Sul lavoro ridotto, lo stilista spiega che «secondo la legge svizzera e diversamente da quanto suggerito dalla stampa e da altri, è una misura di sostegno che non esclude la risoluzione di rapporti di lavoro e non limita la libertà dell’imprenditore di determinare la taglia e l’organizzazione della propria attività. La domanda che è corretto porsi - continua - è: quanti posti di lavoro sarebbero stati persi se non ci fosse stato il lavoro ridotto a limitare i danni? L’obiettivo del Gruppo Plein è di creare un’impresa prospera con posti di lavoro stabili e sicuri.
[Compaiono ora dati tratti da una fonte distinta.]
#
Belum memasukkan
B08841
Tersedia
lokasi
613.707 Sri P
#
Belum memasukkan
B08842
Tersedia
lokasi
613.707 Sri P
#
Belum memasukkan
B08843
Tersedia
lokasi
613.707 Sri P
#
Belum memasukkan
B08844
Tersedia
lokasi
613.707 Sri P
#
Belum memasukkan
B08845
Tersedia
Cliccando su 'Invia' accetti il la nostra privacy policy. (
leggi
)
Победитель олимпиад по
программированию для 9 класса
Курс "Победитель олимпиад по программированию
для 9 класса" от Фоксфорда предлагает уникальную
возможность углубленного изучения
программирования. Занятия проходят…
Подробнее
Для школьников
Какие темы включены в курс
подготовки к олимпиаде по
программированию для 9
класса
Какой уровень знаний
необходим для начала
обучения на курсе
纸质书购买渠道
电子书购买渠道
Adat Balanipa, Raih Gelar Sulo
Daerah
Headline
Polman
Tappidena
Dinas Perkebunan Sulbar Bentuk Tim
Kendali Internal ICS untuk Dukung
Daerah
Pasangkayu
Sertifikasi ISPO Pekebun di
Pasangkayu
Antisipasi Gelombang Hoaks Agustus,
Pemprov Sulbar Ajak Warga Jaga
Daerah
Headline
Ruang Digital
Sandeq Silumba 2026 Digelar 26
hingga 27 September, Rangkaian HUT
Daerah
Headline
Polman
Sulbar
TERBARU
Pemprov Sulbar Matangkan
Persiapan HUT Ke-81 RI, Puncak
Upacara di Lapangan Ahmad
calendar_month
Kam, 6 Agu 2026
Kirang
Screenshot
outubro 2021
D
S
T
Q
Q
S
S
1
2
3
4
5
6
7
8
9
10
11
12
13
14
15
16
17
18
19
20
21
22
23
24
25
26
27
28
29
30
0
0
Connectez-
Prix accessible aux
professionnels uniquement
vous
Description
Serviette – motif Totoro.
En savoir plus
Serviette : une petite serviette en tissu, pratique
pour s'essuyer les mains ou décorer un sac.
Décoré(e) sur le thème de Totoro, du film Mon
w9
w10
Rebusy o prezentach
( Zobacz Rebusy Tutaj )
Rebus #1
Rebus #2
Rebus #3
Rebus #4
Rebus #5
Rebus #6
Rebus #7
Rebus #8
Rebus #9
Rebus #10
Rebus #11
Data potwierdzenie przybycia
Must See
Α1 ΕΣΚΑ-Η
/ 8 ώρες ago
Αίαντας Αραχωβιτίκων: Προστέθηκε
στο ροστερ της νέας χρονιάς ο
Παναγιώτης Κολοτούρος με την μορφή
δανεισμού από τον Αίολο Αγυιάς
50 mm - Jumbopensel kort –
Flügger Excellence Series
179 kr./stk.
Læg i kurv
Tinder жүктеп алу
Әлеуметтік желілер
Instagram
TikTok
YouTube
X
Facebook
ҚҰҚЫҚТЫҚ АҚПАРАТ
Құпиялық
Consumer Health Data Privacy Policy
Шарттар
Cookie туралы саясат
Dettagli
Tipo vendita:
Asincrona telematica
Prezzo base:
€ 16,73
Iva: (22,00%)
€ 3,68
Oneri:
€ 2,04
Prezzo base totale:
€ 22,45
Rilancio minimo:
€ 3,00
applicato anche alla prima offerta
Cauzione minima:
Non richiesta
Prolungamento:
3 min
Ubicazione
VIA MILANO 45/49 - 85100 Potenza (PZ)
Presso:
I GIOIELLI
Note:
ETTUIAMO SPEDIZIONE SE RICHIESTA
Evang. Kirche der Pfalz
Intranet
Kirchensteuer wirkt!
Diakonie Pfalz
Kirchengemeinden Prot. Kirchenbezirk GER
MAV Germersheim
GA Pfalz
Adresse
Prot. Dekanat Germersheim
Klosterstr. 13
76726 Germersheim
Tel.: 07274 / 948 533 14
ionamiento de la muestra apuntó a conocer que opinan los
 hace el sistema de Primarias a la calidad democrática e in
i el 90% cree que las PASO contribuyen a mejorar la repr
Il modello Plein è un modello di successo, completamente autofinanziato anche dopo le misure COVID, di cui non ha ancora utilizzato i finanziamenti agevolati, e di genuino insediamento in Ticino».


Infine, fa sapere lo stilista «ci stiamo tutti rimboccando le maniche per poter presto ritornare a crescere, espanderci ed assumere in vari settori. Sinora lo abbiamo fatto creando benessere e lavoro e restando agili e competitivi in una situazione di verificata conformità alle leggi ed ai regolamenti del Ticino. E lo abbiamo fatto senza necessità di alcun contratto collettivo. E così - conclude - confidiamo di poter continuare a fare in futuro».